# TRY IT:
Using the word "bartendere" as the filter, copy each matching line from the records.

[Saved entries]
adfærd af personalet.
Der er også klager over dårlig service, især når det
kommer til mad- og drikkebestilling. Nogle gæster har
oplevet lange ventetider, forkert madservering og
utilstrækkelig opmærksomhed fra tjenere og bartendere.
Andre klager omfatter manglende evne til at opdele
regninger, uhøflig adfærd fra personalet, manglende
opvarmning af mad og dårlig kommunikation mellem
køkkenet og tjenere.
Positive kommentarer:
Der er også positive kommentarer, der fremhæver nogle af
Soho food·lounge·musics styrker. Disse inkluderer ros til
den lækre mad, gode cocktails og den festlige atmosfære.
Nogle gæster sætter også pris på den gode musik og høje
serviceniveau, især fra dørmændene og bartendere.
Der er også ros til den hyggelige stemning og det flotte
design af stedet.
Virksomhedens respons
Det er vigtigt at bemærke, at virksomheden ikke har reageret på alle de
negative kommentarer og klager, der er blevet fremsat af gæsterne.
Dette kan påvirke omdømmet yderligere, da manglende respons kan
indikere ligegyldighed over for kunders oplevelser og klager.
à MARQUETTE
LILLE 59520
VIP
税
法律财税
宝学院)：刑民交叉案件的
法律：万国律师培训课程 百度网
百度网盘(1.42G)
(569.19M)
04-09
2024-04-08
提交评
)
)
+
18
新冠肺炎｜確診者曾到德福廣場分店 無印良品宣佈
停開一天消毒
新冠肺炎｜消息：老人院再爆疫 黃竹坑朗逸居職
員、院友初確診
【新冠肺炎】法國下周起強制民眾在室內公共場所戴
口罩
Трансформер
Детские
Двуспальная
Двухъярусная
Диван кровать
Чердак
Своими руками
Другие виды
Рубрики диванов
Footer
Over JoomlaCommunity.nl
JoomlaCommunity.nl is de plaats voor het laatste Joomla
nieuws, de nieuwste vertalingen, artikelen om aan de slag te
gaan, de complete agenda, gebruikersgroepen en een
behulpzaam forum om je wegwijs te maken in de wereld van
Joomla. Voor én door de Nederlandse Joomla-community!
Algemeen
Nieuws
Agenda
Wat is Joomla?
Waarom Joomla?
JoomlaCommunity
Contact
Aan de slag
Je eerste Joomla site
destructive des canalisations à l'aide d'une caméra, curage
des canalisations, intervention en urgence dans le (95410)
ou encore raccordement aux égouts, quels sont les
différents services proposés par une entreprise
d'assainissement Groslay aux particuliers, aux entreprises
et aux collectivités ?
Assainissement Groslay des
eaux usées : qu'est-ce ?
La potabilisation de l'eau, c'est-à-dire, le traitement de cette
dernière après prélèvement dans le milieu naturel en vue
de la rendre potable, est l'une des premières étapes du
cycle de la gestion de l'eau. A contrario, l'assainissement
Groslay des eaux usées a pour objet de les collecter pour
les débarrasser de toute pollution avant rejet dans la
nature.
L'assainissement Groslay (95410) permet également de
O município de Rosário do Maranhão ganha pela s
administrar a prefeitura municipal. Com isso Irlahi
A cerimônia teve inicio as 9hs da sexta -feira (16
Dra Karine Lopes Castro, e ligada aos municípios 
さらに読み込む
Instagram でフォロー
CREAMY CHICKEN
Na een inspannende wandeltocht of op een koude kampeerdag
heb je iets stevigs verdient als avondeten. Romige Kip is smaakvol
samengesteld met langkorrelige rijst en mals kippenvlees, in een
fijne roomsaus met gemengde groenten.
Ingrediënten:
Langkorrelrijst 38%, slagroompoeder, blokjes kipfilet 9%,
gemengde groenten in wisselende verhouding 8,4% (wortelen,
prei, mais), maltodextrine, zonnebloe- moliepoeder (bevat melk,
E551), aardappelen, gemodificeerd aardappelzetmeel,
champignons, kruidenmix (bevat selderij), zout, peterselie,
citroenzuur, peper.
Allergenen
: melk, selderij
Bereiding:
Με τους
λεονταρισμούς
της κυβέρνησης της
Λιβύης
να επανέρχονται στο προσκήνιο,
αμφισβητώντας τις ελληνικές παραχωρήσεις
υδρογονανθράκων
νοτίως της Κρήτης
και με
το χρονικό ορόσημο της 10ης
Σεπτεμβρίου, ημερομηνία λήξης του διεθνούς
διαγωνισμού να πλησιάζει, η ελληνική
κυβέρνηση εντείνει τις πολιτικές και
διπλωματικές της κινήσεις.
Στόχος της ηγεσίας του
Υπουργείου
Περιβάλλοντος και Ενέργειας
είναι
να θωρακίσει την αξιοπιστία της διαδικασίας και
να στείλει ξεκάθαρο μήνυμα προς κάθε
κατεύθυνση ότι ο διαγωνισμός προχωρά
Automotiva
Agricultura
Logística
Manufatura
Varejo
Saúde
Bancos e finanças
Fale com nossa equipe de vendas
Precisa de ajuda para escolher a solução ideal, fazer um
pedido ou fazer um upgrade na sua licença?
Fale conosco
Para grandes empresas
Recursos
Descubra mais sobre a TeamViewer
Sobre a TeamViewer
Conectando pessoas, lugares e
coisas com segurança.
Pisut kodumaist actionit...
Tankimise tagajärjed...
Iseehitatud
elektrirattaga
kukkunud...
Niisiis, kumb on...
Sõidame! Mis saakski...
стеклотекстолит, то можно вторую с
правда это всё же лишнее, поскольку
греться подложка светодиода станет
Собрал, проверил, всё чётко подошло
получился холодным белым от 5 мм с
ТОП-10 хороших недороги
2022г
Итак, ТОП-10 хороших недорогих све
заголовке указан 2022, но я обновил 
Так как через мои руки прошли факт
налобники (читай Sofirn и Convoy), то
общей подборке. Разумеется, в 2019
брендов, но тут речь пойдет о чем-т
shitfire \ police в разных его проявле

# RESPONSE TO THIS TASK:
utilstrækkelig opmærksomhed fra tjenere og bartendere.
serviceniveau, især fra dørmændene og bartendere.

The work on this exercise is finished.